_DAFTAR TUGAS_
- 1) Menurut ulasan film KKN di Desa Penari, siapa sutradara film tersebut?
- 2) Apakah setiap pernyataan berikut sesuai dengan ulasan film KKN di Desa Penari? Jawab ya atau tidak, lalu kutip kata-kata penentunya dari ulasan itu. (a) Pak Prabu adalah penduduk setempat yang juga menjadi penanggung jawab kelompok KKN. (b) Pengabdi Setan dirilis tiga tahun lalu. (c) Alur film KKN di Desa Penari sulit diikuti.
- 3) Lanjutkan ulasan film KKN di Desa Penari, mulai tepat setelah kalimat terakhirnya.

Dari tahun ke tahun, terasa ada semacam pola dalam alur cerita yang, entah secara sadar atau tidak, diulang-ulang oleh sineas film horor Indonesia. Strategi pembangunan rasa takut dan kengerian dalam film horor lokal melulu begitu-begitu saja.
Oleh sebab itu, saya berekspektasi tinggi ketika berangkat menonton film KKN di Desa Penari. Saya penasaran, apa hal baru yang ditawarkan oleh film horor garapan sutradara Awi Suryadi ini sehingga berhasil mengalahkan Pengabdi Setan karya sutradara Joko Anwar yang hingga kini masih jadi buah bibir sejak dirilis lima tahun lalu?
Baca juga:
Alur film KKN di Desa Penari sangat mudah diikuti. Cerita berawal dari datangnya rombongan mahasisiwa dari suatu kampus ke sebuah desa untuk menjalani kuliah kerja nyata (KKN). Mereka adalah Widya (Adinda Thomas), Ayu (Aghniny Haque), Nur (Tissa Biani), Bima (Achmad Megantara), Anton (Calvin Jeremy), dan Wahyu (Fajar Nugraha). Mereka diterima oleh Pak Prabu (Kiki Narendra), penduduk setempat sekaligus penanggung jawab kelompok KKN mereka di desa tersebut.

_DATA YANG DIBERIKAN_

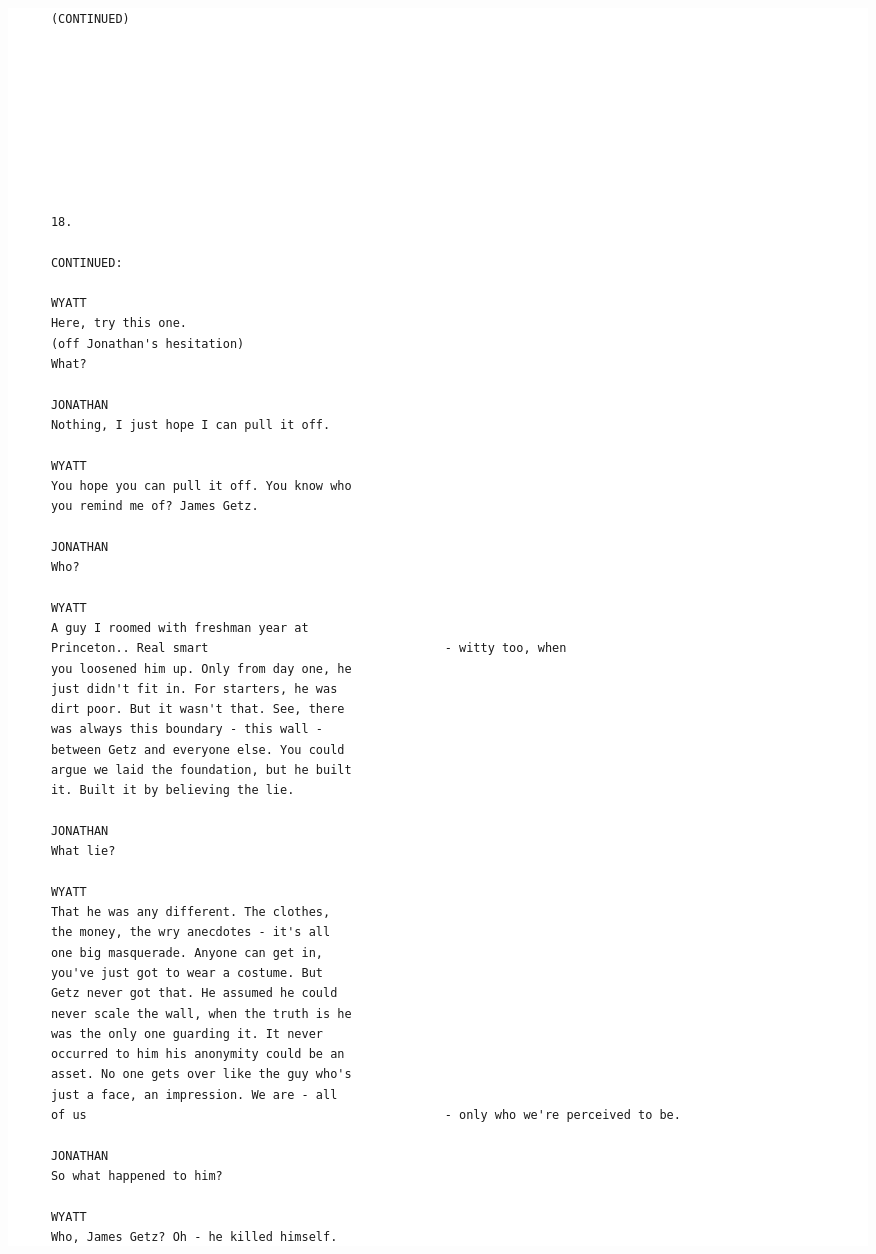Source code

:           (CONTINUED)

          

          

          

          

          18.

          CONTINUED:

          WYATT
          Here, try this one.
          (off Jonathan's hesitation)
          What?

          JONATHAN
          Nothing, I just hope I can pull it off.

          WYATT
          You hope you can pull it off. You know who
          you remind me of? James Getz.

          JONATHAN
          Who?

          WYATT
          A guy I roomed with freshman year at
          Princeton.. Real smart                                 - witty too, when
          you loosened him up. Only from day one, he
          just didn't fit in. For starters, he was
          dirt poor. But it wasn't that. See, there
          was always this boundary - this wall -
          between Getz and everyone else. You could
          argue we laid the foundation, but he built
          it. Built it by believing the lie.

          JONATHAN
          What lie?

          WYATT
          That he was any different. The clothes,
          the money, the wry anecdotes - it's all
          one big masquerade. Anyone can get in,
          you've just got to wear a costume. But
          Getz never got that. He assumed he could
          never scale the wall, when the truth is he
          was the only one guarding it. It never
          occurred to him his anonymity could be an
          asset. No one gets over like the guy who's
          just a face, an impression. We are - all
          of us                                                  - only who we're perceived to be.

          JONATHAN
          So what happened to him?

          WYATT
          Who, James Getz? Oh - he killed himself.
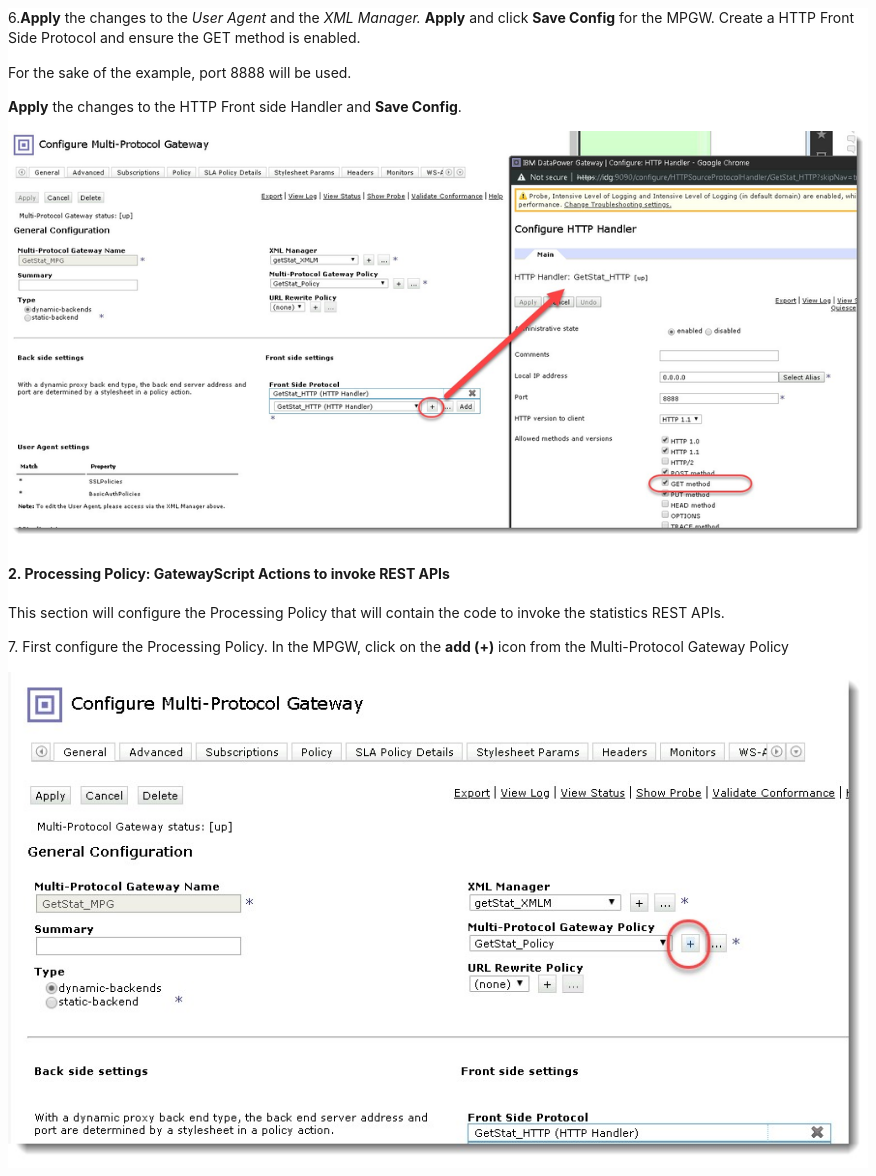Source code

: 6.**Apply** the changes to the _User Agent_ and the _XML Manager._ **Apply** and click **Save Config** for the MPGW. Create a HTTP Front Side Protocol and ensure the GET method is enabled.

For the sake of the example, port 8888 will be used.

**Apply** the changes to the HTTP Front side Handler and **Save Config**.

![mpgwCreation06](images/mpgwCreation06.jpg)

#### 2. Processing Policy: GatewayScript Actions to invoke REST APIs

This section will configure the Processing Policy that will contain the code to invoke the statistics REST APIs.

7\. First configure the Processing Policy. In the MPGW, click on the **add (+)** icon from the Multi-Protocol Gateway Policy

![mpgwProcessingPolicy07](images/mpgwProcessingPolicy07.jpg)
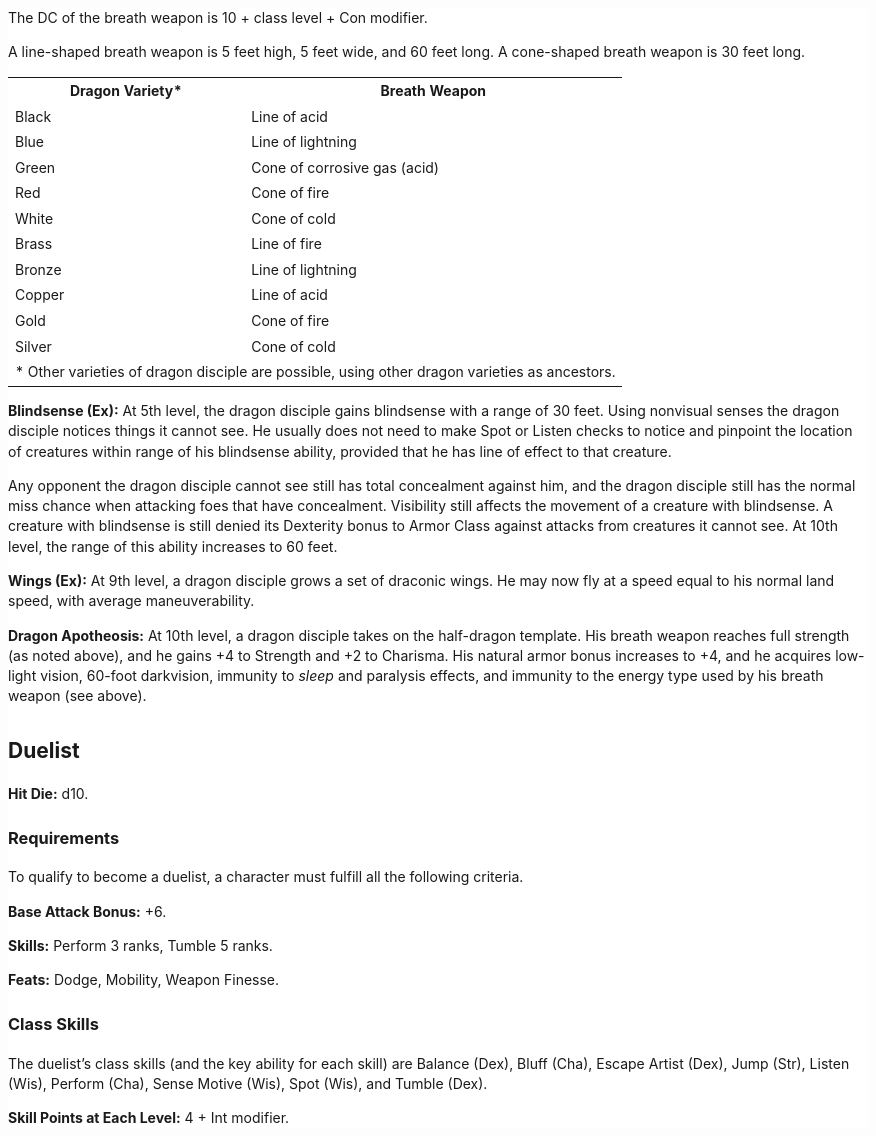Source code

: The DC of the breath weapon is 10 + class level + Con modifier.

A line-shaped breath weapon is 5 feet high, 5 feet wide, and 60 feet long. A cone-shaped breath weapon is 30 feet long.

<table data-debug="no-caption" class="half-width-table"><tbody><tr><th>Dragon Variety*</th><th>Breath Weapon</th></tr><tr><td>Black</td><td>Line of acid</td></tr><tr><td>Blue</td><td>Line of lightning</td></tr><tr><td>Green</td><td>Cone of corrosive gas (acid)</td></tr><tr><td>Red</td><td>Cone of fire</td></tr><tr><td>White</td><td>Cone of cold</td></tr><tr><td>Brass</td><td>Line of fire</td></tr><tr><td>Bronze</td><td>Line of lightning</td></tr><tr><td>Copper</td><td>Line of acid</td></tr><tr><td>Gold</td><td>Cone of fire</td></tr><tr><td>Silver</td><td>Cone of cold</td></tr><tr><td colspan="2">* Other varieties of dragon disciple are possible, using other dragon varieties as ancestors.</td></tr></tbody></table>

**Blindsense (Ex):** At 5th level, the dragon disciple gains blindsense with a range of 30 feet. Using nonvisual senses the dragon disciple notices things it cannot see. He usually does not need to make Spot or Listen checks to notice and pinpoint the location of creatures within range of his blindsense ability, provided that he has line of effect to that creature.

Any opponent the dragon disciple cannot see still has total concealment against him, and the dragon disciple still has the normal miss chance when attacking foes that have concealment. Visibility still affects the movement of a creature with blindsense. A creature with blindsense is still denied its Dexterity bonus to Armor Class against attacks from creatures it cannot see. At 10th level, the range of this ability increases to 60 feet.

**Wings (Ex):** At 9th level, a dragon disciple grows a set of draconic wings. He may now fly at a speed equal to his normal land speed, with average maneuverability.

**Dragon Apotheosis:** At 10th level, a dragon disciple takes on the half-dragon template. His breath weapon reaches full strength (as noted above), and he gains +4 to Strength and +2 to Charisma. His natural armor bonus increases to +4, and he acquires low-light vision, 60-foot darkvision, immunity to _sleep_ and paralysis effects, and immunity to the energy type used by his breath weapon (see above).

## Duelist

**Hit Die:** d10.

### Requirements

To qualify to become a duelist, a character must fulfill all the following criteria.

**Base Attack Bonus:** +6.

**Skills:** Perform 3 ranks, Tumble 5 ranks.

**Feats:** Dodge, Mobility, Weapon Finesse.

### Class Skills

The duelist’s class skills (and the key ability for each skill) are Balance (Dex), Bluff (Cha), Escape Artist (Dex), Jump (Str), Listen (Wis), Perform (Cha), Sense Motive (Wis), Spot (Wis), and Tumble (Dex).

**Skill Points at Each Level:** 4 + Int modifier.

_DAFTAR JAWABAN_
- 1) Awi Suryadi.

- 2)
(a) Ya: "penduduk setempat sekaligus penanggung jawab kelompok KKN mereka di desa tersebut"
(b) Tidak: "sejak dirilis lima tahun lalu"
(c) Tidak: "Alur film KKN di Desa Penari sangat mudah diikuti."

- 3)
Pak Prabu memandu mahasiswa KKN untuk menjelajahi desa, memetakan permasalahan yang bisa dijadikan program kerja, sekaligus memberikan nasihat-nasihat kepada mahasiswa tentang apa yang boleh dan tidak boleh dilakukan di area desa tersebut. Salah satunya adalah larangan untuk melewati gapura batas antara desa dengan hutan.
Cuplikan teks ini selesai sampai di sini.